Exercise 2.3 (Polynomial Markov versus Chernoff)

Suppose that $X \geq 0$, and that the moment generating function of $X$ exists in an interval around zero. Given some $\delta > 0$ and integer $k = 1, 2 \dots$, show that

$$\inf_{k=1, 2, \dots} \frac{\mathrm{E}[|X|^k]}{\delta^k} \leq \inf_{\lambda > 0}\frac{\mathrm{E}[e^{\lambda X}]}{e^{\lambda \delta}}$$

Consequently, an optimized bound based on polynomial moments is always at least as good as Chernoff upper bound.

Solution

Let $c = \inf_{k} \frac{\mathrm{E}[|X|^k]}{\delta^k}$. Then $c \leq \frac{\mathrm{E}[|X|^k]}{\delta^k}$ for all $k$.

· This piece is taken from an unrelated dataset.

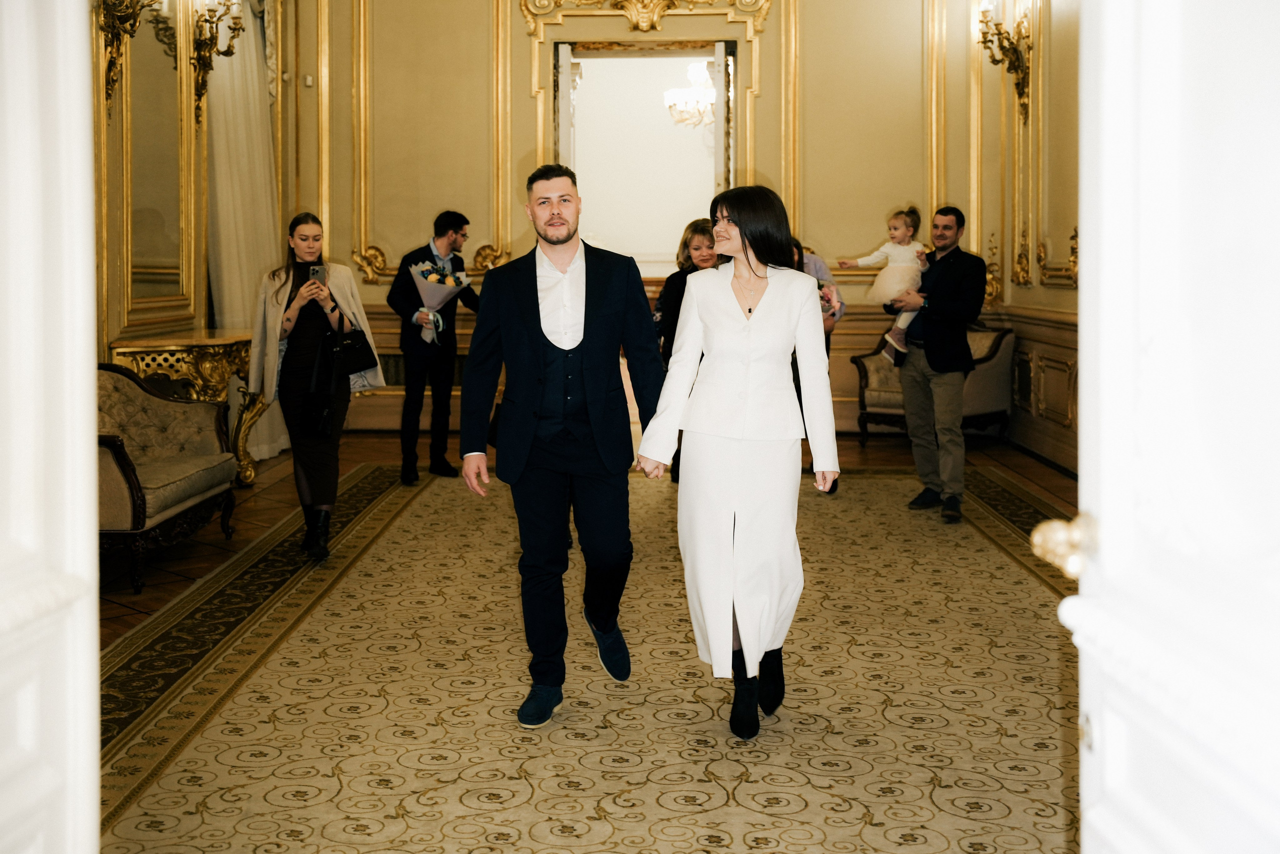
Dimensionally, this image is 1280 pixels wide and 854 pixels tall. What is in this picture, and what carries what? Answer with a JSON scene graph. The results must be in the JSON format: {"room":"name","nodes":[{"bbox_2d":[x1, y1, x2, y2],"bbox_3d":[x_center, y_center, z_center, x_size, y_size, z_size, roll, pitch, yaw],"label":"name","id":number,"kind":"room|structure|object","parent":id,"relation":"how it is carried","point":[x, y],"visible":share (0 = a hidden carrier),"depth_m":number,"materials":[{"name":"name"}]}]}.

Since $\lambda >0$, we have

$$c\frac{\lambda^k \delta^k}{k!} \leq \frac{\lambda^k \mathrm{E}[|X|^k]}{k!}.$$

By the assumption, the moment generating function of $X$ exists, therefore,

$$c\sum_{k=1}^\infty \frac{\lambda^k \delta^k}{k!} \leq \sum_{k=1}^\infty \frac{\lambda^k \mathrm{E}[|X|^k]}{k!}.$$

Using the Taylor expansion of an exponential function, we have

$$c \leq \frac{\mathrm{E}[e^{\lambda X}]}{e^{\lambda \delta}}.$$

Taking the infimum of $k$ and $\lambda > 0$ finishes the proof.

Reference

Wainwright, Martin. High-dimensional statistics : a non-asymptotic viewpoint. Cambridge, United Kingdom New York, NY, USA: Cambridge University Press, 2019.

Philips, Thomas & Nelson, Randolph. (1995). The Moment Bound Is Tighter Than Chernoff's Bound for Positive Tail Probabilities. The American Statistician. 49. 175. 10.2307/2684633.